In the stands above, Kim Kardashian watched the game in a leather Balenciaga race jacket over a pair of matching knee pad-fitted pants, garments inspired by the gear worn by racecar drivers that’ll never see the inside of a car that goes above 50 mph.

Yes, fashion’s obsession with moto gear is peaking.

Call it a passing fling with Formula 1, a deeper fixation on race clothes, or cultural appropriation of the least-serious kind but don’t deny that it’s here and here to stay. At least for a little while.

The popularity of racing gear is multifaceted.

On one hand, this stuff is so specific and typically made a certain way for a reason — Kim doesn’t need knee pads on her pants any more than Travis Scott needs to protect his noggin with a helmet. But a racecar driver would obviously need both of those things.

 And then there’s the small fact that, well, moto gear just looks cool. Stuff that’s designed for utility typically does (some militaria and outdoorsy layering pieces have lasted generations for this reason alone).

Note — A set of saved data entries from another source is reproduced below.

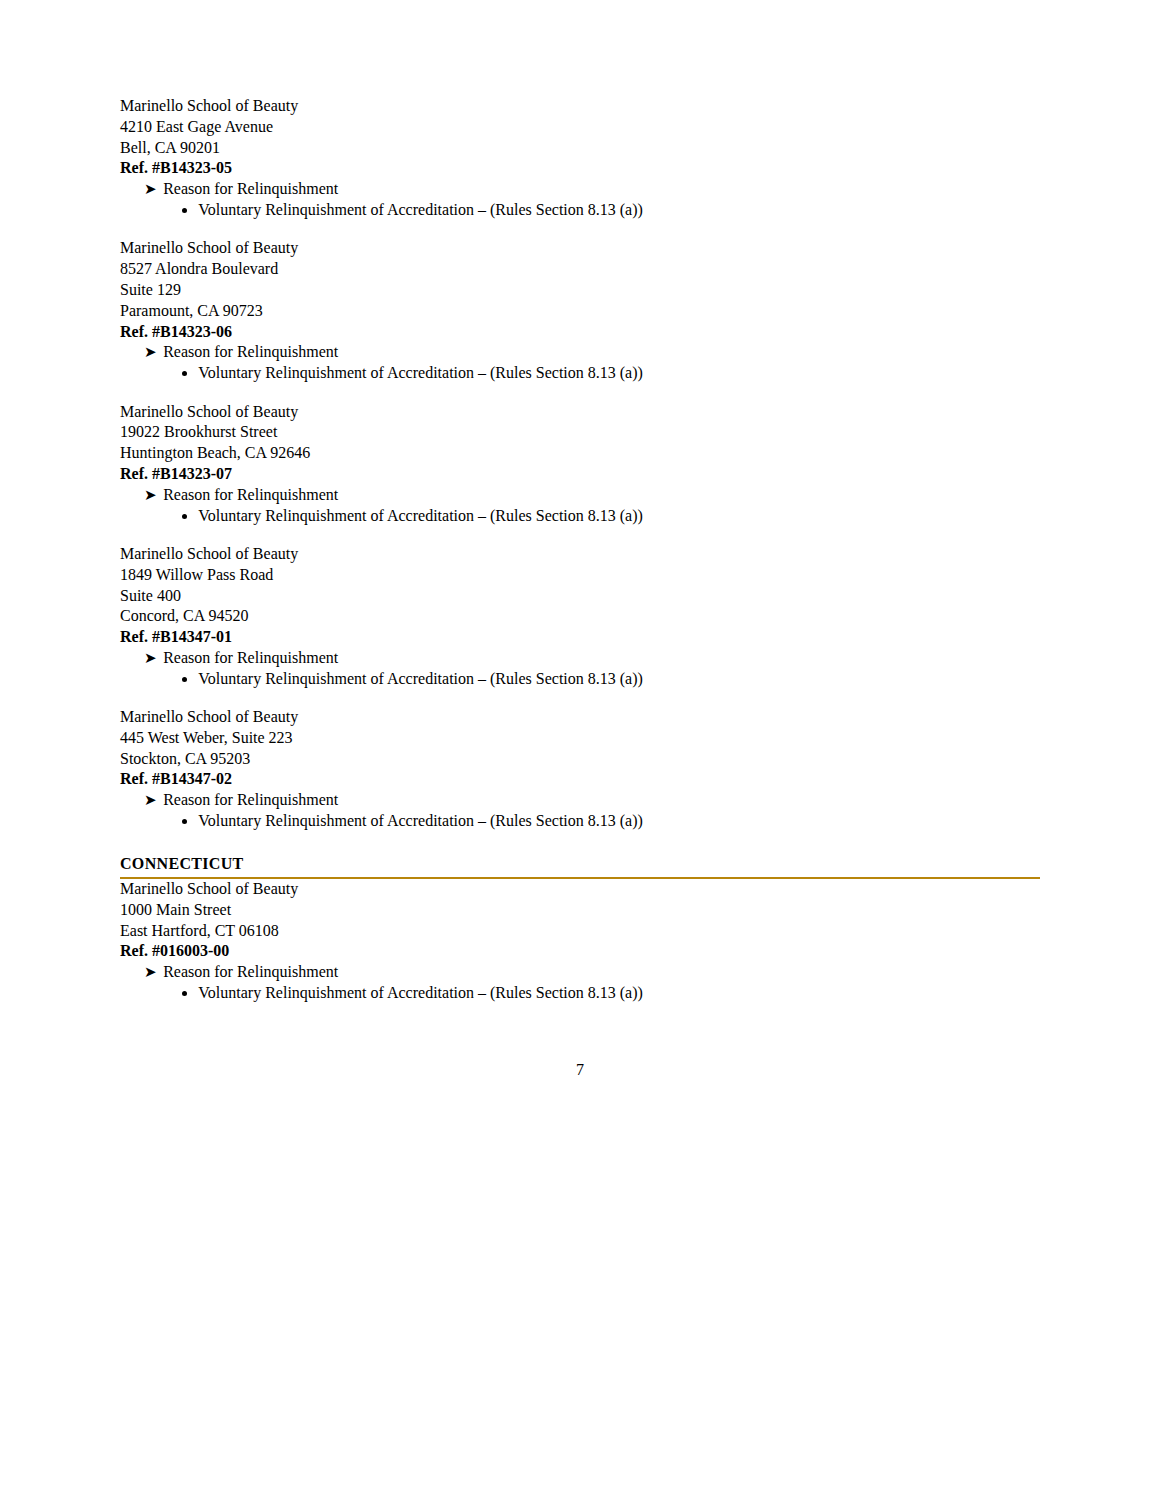Marinello School of Beauty
4210 East Gage Avenue
Bell, CA 90201
Ref. #B14323-05
Reason for Relinquishment
Voluntary Relinquishment of Accreditation – (Rules Section 8.13 (a))
Marinello School of Beauty
8527 Alondra Boulevard
Suite 129
Paramount, CA 90723
Ref. #B14323-06
Reason for Relinquishment
Voluntary Relinquishment of Accreditation – (Rules Section 8.13 (a))
Marinello School of Beauty
19022 Brookhurst Street
Huntington Beach, CA 92646
Ref. #B14323-07
Reason for Relinquishment
Voluntary Relinquishment of Accreditation – (Rules Section 8.13 (a))
Marinello School of Beauty
1849 Willow Pass Road
Suite 400
Concord, CA 94520
Ref. #B14347-01
Reason for Relinquishment
Voluntary Relinquishment of Accreditation – (Rules Section 8.13 (a))
Marinello School of Beauty
445 West Weber, Suite 223
Stockton, CA 95203
Ref. #B14347-02
Reason for Relinquishment
Voluntary Relinquishment of Accreditation – (Rules Section 8.13 (a))
CONNECTICUT
Marinello School of Beauty
1000 Main Street
East Hartford, CT 06108
Ref. #016003-00
Reason for Relinquishment
Voluntary Relinquishment of Accreditation – (Rules Section 8.13 (a))
7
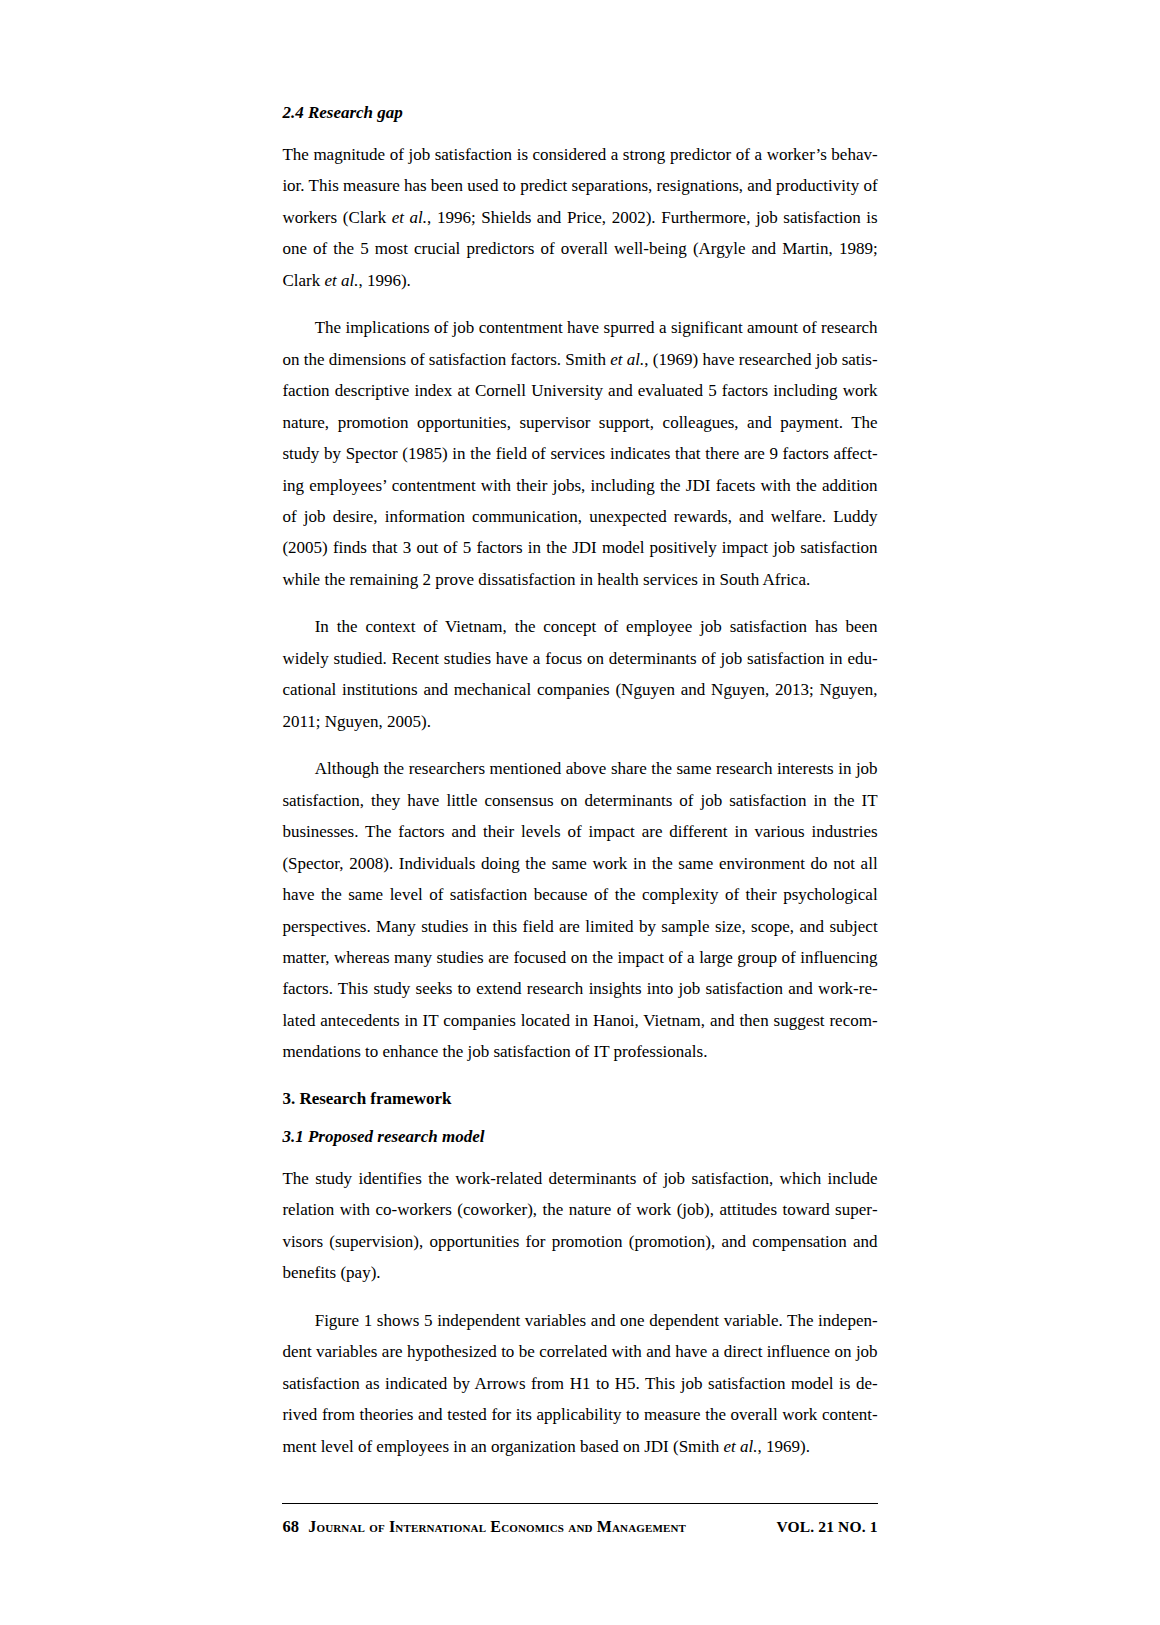2.4 Research gap
The magnitude of job satisfaction is considered a strong predictor of a worker’s behavior. This measure has been used to predict separations, resignations, and productivity of workers (Clark et al., 1996; Shields and Price, 2002). Furthermore, job satisfaction is one of the 5 most crucial predictors of overall well-being (Argyle and Martin, 1989; Clark et al., 1996).
The implications of job contentment have spurred a significant amount of research on the dimensions of satisfaction factors. Smith et al., (1969) have researched job satisfaction descriptive index at Cornell University and evaluated 5 factors including work nature, promotion opportunities, supervisor support, colleagues, and payment. The study by Spector (1985) in the field of services indicates that there are 9 factors affecting employees’ contentment with their jobs, including the JDI facets with the addition of job desire, information communication, unexpected rewards, and welfare. Luddy (2005) finds that 3 out of 5 factors in the JDI model positively impact job satisfaction while the remaining 2 prove dissatisfaction in health services in South Africa.
In the context of Vietnam, the concept of employee job satisfaction has been widely studied. Recent studies have a focus on determinants of job satisfaction in educational institutions and mechanical companies (Nguyen and Nguyen, 2013; Nguyen, 2011; Nguyen, 2005).
Although the researchers mentioned above share the same research interests in job satisfaction, they have little consensus on determinants of job satisfaction in the IT businesses. The factors and their levels of impact are different in various industries (Spector, 2008). Individuals doing the same work in the same environment do not all have the same level of satisfaction because of the complexity of their psychological perspectives. Many studies in this field are limited by sample size, scope, and subject matter, whereas many studies are focused on the impact of a large group of influencing factors. This study seeks to extend research insights into job satisfaction and work-related antecedents in IT companies located in Hanoi, Vietnam, and then suggest recommendations to enhance the job satisfaction of IT professionals.
3. Research framework
3.1 Proposed research model
The study identifies the work-related determinants of job satisfaction, which include relation with co-workers (coworker), the nature of work (job), attitudes toward supervisors (supervision), opportunities for promotion (promotion), and compensation and benefits (pay).
Figure 1 shows 5 independent variables and one dependent variable. The independent variables are hypothesized to be correlated with and have a direct influence on job satisfaction as indicated by Arrows from H1 to H5. This job satisfaction model is derived from theories and tested for its applicability to measure the overall work contentment level of employees in an organization based on JDI (Smith et al., 1969).
68 Journal of International Economics and Management
VOL. 21 NO. 1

So though it’s nice that these motocross gloves are functional and PUMA’s Mostro sneaker have a low-cut, grippy design that makes them useful for putting pedal to metal, the appeal isn’t in the function but the fashion.

The moto fixation is not new to 2024, though this is the year it hits a fever pitch. Balenciaga was one of several brands sending race-ready boots down its Fall/Winter 2023 runway but it was one of the first to properly boost Alpinestars.

Designers as disparate as emerging Korean brand Andersson Bell, New York’s Heron Preston, Paris’ Casablanca, Japan’s AMBUSH, and the enigmatic fashion pranksters of Vetements have all tinkered with racing gear as fashion, and that’s barely scratching the surface. Brands young and old are dipping into the F1-adjacent well.

There’s also real thirst for actual automotive gear, like vintage Harley Davidson T-shirts and Mercedes-Benz caps but that’s pretty evergreen.

What’s new is a real doubling-down on clothes that racecar drivers and motocross daredevils wear: helmets, gloves, leather jackets, matching pants, grippy boots.

Look no further than streetwear OG Supreme, which is dropping a collaborative Ducati motorbike, plus helmet, for Spring/Summer 2024. It’s hardly Supreme’s premiere moto collab — Fox Racing, anyone? — but it is a sign of the times.

With F1 legend Lewis Hamilton crossing over as a style icon as he also crosses over to a new F1 team and fashion killa A$AP Rocky overseeing PUMA’s F1 collections, the jig is officially up: racing is fashion, fashion is racing.